Plaintiffs Harry and Robij Taylor in 1981 purchased a house in Stevens County from Harry and Mary Murray with the assistance of realtor American Pacific Realty, Inc. The buyers claim that the sellers built the house without first obtaining a building permit. They claim that before the sale was completed they inquired and were assured by the realtor that a building permit would be obtained prior to closing.

On November 30, 1981, the sellers submitted a building permit application to Stevens County which indicated that the house was "unfinished". The realtor alleges that it prepared the building permit for the sellers. Before issuing a building permit, a county building inspector entered the following notation:

The basic structure appeared to be of adequate construction although cosmetic considerations were somewhat lacking. Overall the bldg appeared to be average of what may be expected in this area.

Clerk's Papers, at 84. The County then issued a building permit on December 7, 1981.

On December 8, 1981, the buyers and the sellers entered into an "Executory Contract of Sale of Real Estate". The sales agreement noted that the house was not fully completed and the buyers acknowledged that they had examined the premises and accepted it "as is". By 1983, the buyers had discovered defects in the construction of their *162 house. At the buyers' request for inspection, a county building inspector found numerous violations of the county building code.

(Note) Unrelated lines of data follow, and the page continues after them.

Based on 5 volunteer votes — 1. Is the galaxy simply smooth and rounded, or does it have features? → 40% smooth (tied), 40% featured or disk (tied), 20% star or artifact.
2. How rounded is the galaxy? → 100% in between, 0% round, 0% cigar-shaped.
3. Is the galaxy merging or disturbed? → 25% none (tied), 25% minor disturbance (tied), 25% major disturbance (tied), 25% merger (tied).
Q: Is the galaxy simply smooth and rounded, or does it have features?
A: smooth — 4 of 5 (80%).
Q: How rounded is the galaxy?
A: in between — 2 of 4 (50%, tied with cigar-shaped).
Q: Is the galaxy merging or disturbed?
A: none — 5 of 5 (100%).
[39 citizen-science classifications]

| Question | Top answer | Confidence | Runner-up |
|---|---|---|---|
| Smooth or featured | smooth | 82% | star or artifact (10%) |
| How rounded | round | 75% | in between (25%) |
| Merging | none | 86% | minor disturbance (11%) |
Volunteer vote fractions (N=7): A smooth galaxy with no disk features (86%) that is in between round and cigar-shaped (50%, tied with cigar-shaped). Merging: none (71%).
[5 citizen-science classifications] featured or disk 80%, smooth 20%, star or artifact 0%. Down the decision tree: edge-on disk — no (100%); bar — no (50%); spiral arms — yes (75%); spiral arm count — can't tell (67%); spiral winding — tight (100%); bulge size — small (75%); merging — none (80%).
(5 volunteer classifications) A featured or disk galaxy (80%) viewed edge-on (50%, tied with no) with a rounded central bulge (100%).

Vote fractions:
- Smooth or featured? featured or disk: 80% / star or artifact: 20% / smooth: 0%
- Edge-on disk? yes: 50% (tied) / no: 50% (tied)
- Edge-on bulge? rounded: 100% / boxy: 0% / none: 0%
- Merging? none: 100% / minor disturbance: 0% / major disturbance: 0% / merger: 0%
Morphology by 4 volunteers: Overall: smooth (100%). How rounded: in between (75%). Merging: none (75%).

The buyers brought this action against the sellers, the realtor and the County. The sellers and the realtor cross-claimed against the County seeking indemnity should they be found liable to the buyers. On CR 12(b)(6) motions, the trial court dismissed the buyers' claim and the sellers' and the realtor's cross claims against the County. The Court of Appeals affirmed, Taylor v. Stevens Cy., 47 Wash. App. 134, 142, 732 P.2d 517 (1987), whereafter we granted the buyers' and the realtor's petitions for discretionary review. We affirm.

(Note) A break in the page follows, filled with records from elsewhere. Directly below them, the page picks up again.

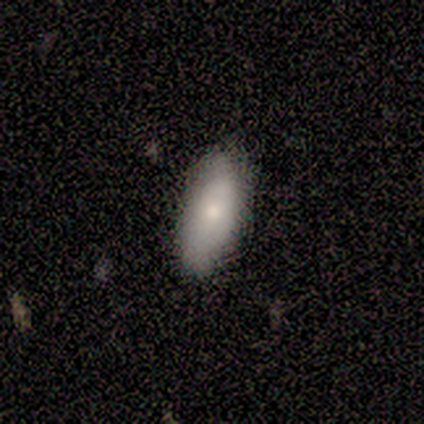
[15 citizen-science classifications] Morphology: type=smooth (80%); roundness=in between (50%, tied with cigar-shaped); merging=none (87%).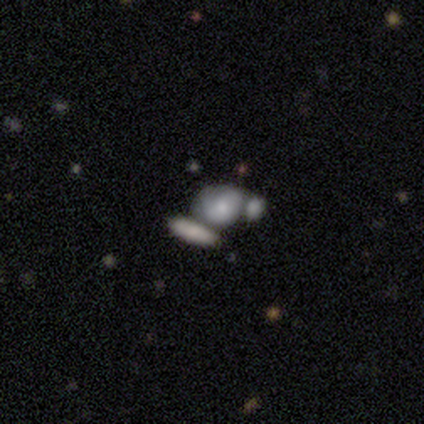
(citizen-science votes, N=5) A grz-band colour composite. It shows a smooth galaxy with no disk features (40%, tied with featured or disk) that is round (50%, tied with in between). Merging: minor disturbance (50%, tied with merger).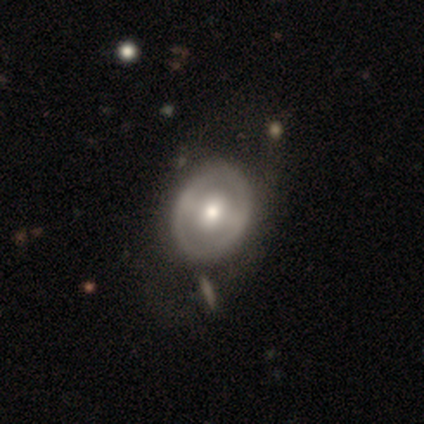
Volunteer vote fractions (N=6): Smooth or featured? smooth (50%, tied with featured or disk)
How rounded? in between (67%)
Merging? none (50%, tied with minor disturbance)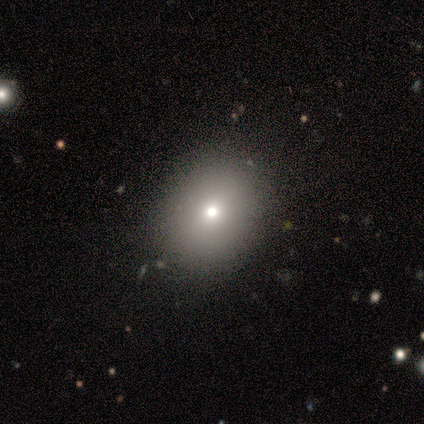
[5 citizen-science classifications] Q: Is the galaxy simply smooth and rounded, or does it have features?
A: smooth — 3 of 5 (60%).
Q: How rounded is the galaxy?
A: round — 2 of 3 (67%).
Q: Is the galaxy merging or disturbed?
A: none — 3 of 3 (100%).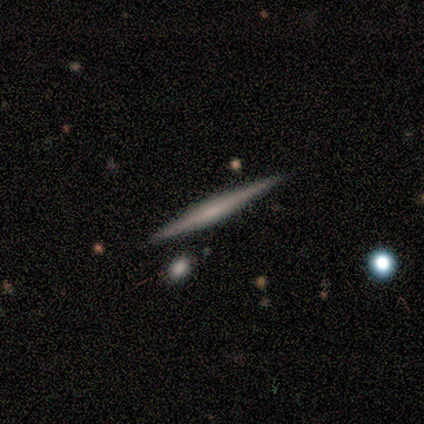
smooth_or_featured: featured or disk (p=0.75) [alt: smooth p=0.25]
disk_edge_on: yes (p=1.00)
edge_on_bulge: none (p=0.67) [alt: boxy p=0.33]
merging: none (p=1.00)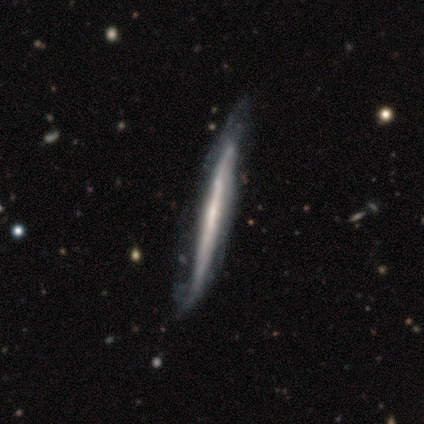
This appears to be a featured or disk galaxy (80%) viewed edge-on (50%, tied with no) with no central bulge (100%). Merging: none (60%).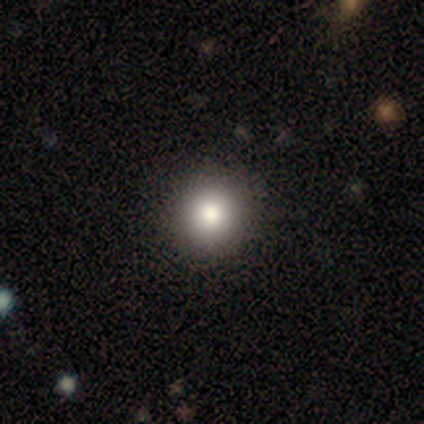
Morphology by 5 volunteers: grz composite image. It shows a smooth galaxy with no disk features (100%) that is round (100%). Merging: none (100%).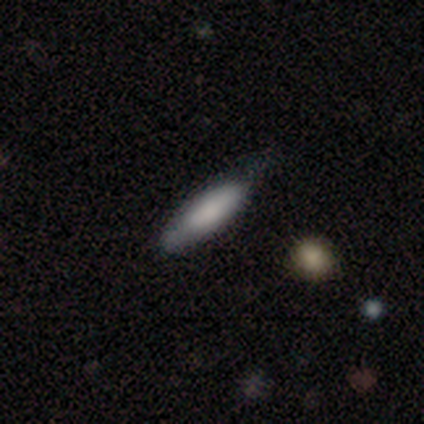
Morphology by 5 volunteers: type=smooth (100%); roundness=cigar-shaped (60%); merging=none (80%).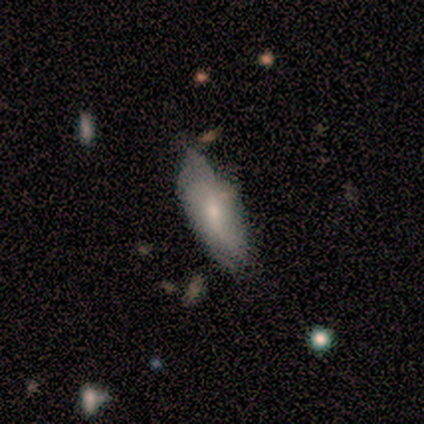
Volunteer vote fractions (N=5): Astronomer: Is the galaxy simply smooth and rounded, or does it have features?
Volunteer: smooth — 60% (runner-up: featured or disk, 40%).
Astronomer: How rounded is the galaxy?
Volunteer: in between — 100%.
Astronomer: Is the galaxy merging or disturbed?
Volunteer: minor disturbance — 60% (runner-up: none, 40%).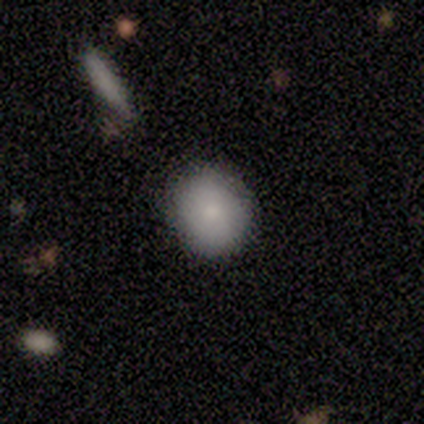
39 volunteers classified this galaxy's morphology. Volunteers were most divided on "how rounded": round: 81%, in between: 19%, cigar-shaped: 0%. More confident: smooth or featured — smooth (79%); merging — none (76%).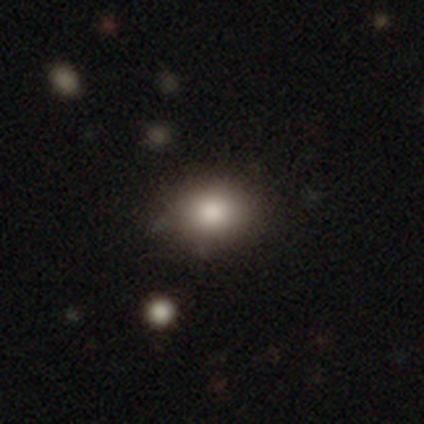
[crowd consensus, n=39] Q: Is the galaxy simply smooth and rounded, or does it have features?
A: smooth — 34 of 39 (87%).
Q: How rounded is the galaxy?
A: in between — 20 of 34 (59%).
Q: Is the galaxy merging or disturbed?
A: none — 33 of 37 (89%).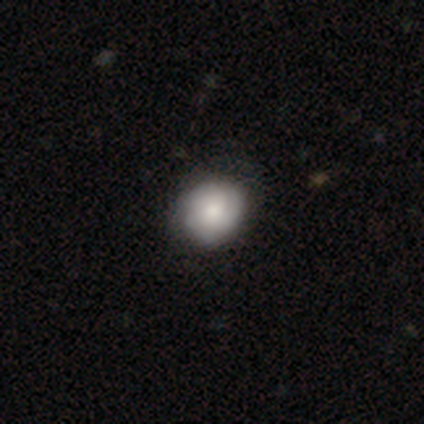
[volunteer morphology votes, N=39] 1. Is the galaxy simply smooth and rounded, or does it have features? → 54% smooth, 41% featured or disk, 5% star or artifact.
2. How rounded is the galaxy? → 81% round, 19% in between, 0% cigar-shaped.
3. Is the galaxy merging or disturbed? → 68% none, 11% minor disturbance, 0% major disturbance, 0% merger.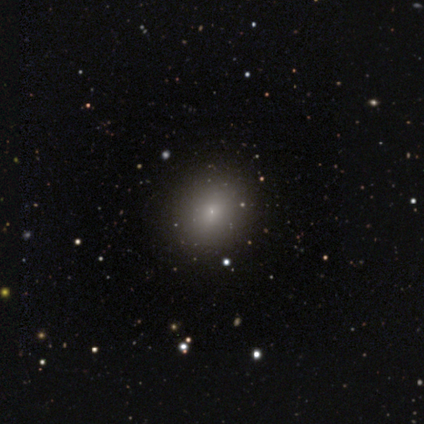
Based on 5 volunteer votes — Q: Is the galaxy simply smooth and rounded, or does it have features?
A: smooth — 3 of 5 (60%).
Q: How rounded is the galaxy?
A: in between — 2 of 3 (67%).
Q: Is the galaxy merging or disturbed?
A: none — 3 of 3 (100%).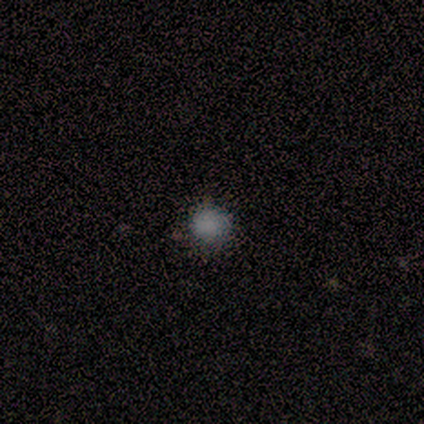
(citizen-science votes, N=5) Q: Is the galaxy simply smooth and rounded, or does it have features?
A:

STEVENS COUNTY BUILDING CODE

In 1974, the Legislature enacted the State Building Code Act, codified at RCW 19.27. Laws of 1974, 1st Ex. Sess., ch. 96, § 1, p. 212. The Act adopted by reference several nationally recognized uniform codes, including the Uniform Building Code. See RCW 19.27.031(1). The Act requires counties to adopt the enumerated codes, however, a county may amend the codes provided certain minimum performance standards and objectives are not diminished. See RCW 19.27.031 and .060(1).

In March 1980, Stevens County enacted ordinance 01-1980 adopting, with amendments, the 1979 edition of the Uniform Building Code. Under the Stevens County building code, a building permit is required before beginning construction of a house. Uniform Building Code § 301(a) (1979). It further provides that the permit application shall include plans, diagrams, computations and specifications of the proposed work. Uniform Building Code § 302(a)(4), (b).

As to the issuance of building permits, the code provides:

No building permit shall be issued to any applicant or person who fails to provide sufficient evidence of compliance with all laws and regulations relating to the use of *163 land and the construction or improvements of structures thereon.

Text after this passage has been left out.